### RECORDS SHOWN
────────────────────────────────────────
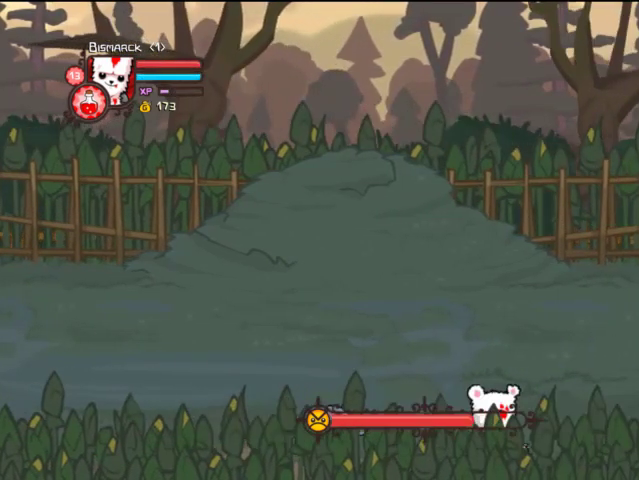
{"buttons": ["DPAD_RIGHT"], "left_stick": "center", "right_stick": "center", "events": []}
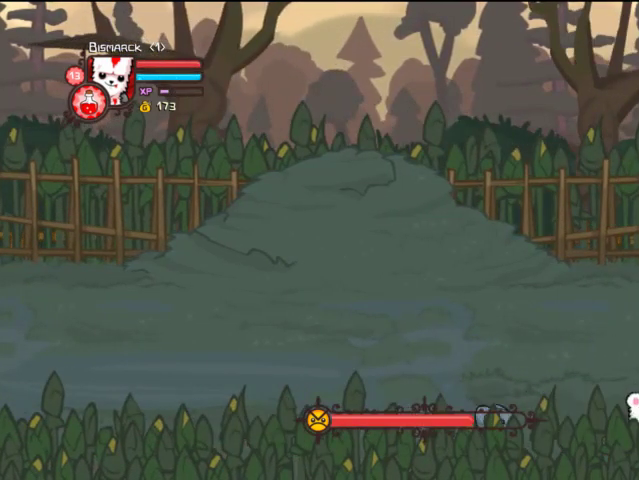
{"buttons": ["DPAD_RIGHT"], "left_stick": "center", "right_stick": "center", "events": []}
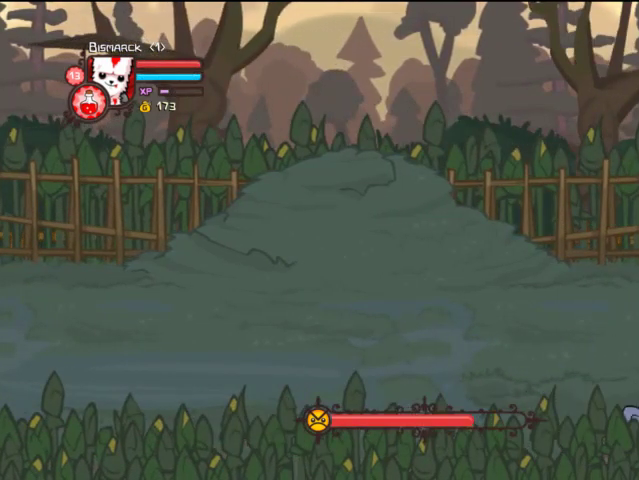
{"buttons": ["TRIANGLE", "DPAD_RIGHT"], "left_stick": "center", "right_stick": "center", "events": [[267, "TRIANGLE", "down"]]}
────────────────────────────────────────
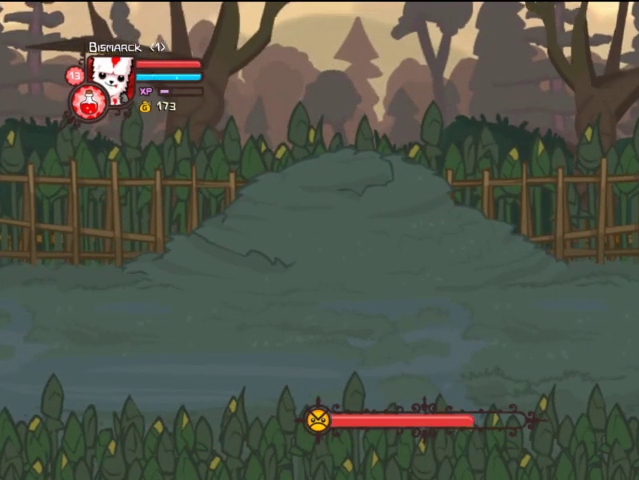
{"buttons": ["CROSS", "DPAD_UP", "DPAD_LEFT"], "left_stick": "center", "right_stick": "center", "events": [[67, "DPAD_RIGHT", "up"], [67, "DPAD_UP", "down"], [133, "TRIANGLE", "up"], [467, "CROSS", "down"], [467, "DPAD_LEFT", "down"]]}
────────────────────────────────────────
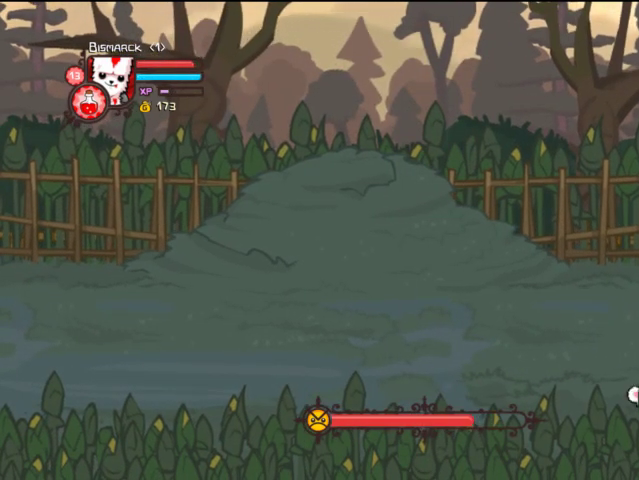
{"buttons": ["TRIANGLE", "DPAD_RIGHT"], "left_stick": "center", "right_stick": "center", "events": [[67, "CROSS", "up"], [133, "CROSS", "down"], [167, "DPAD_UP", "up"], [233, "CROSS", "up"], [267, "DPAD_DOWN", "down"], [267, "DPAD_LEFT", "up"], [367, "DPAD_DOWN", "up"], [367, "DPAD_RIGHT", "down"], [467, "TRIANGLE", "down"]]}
────────────────────────────────────────
### WORK TO COMPLETE
Considering only the data above, return the lines in which "down" occurs.

### RESPONSE FOR THIS EXERCISE
{"buttons": ["TRIANGLE", "DPAD_RIGHT"], "left_stick": "center", "right_stick": "center", "events": [[267, "TRIANGLE", "down"]]}
{"buttons": ["CROSS", "DPAD_UP", "DPAD_LEFT"], "left_stick": "center", "right_stick": "center", "events": [[67, "DPAD_RIGHT", "up"], [67, "DPAD_UP", "down"], [133, "TRIANGLE", "up"], [467, "CROSS", "down"], [467, "DPAD_LEFT", "down"]]}
{"buttons": ["TRIANGLE", "DPAD_RIGHT"], "left_stick": "center", "right_stick": "center", "events": [[67, "CROSS", "up"], [133, "CROSS", "down"], [167, "DPAD_UP", "up"], [233, "CROSS", "up"], [267, "DPAD_DOWN", "down"], [267, "DPAD_LEFT", "up"], [367, "DPAD_DOWN", "up"], [367, "DPAD_RIGHT", "down"], [467, "TRIANGLE", "down"]]}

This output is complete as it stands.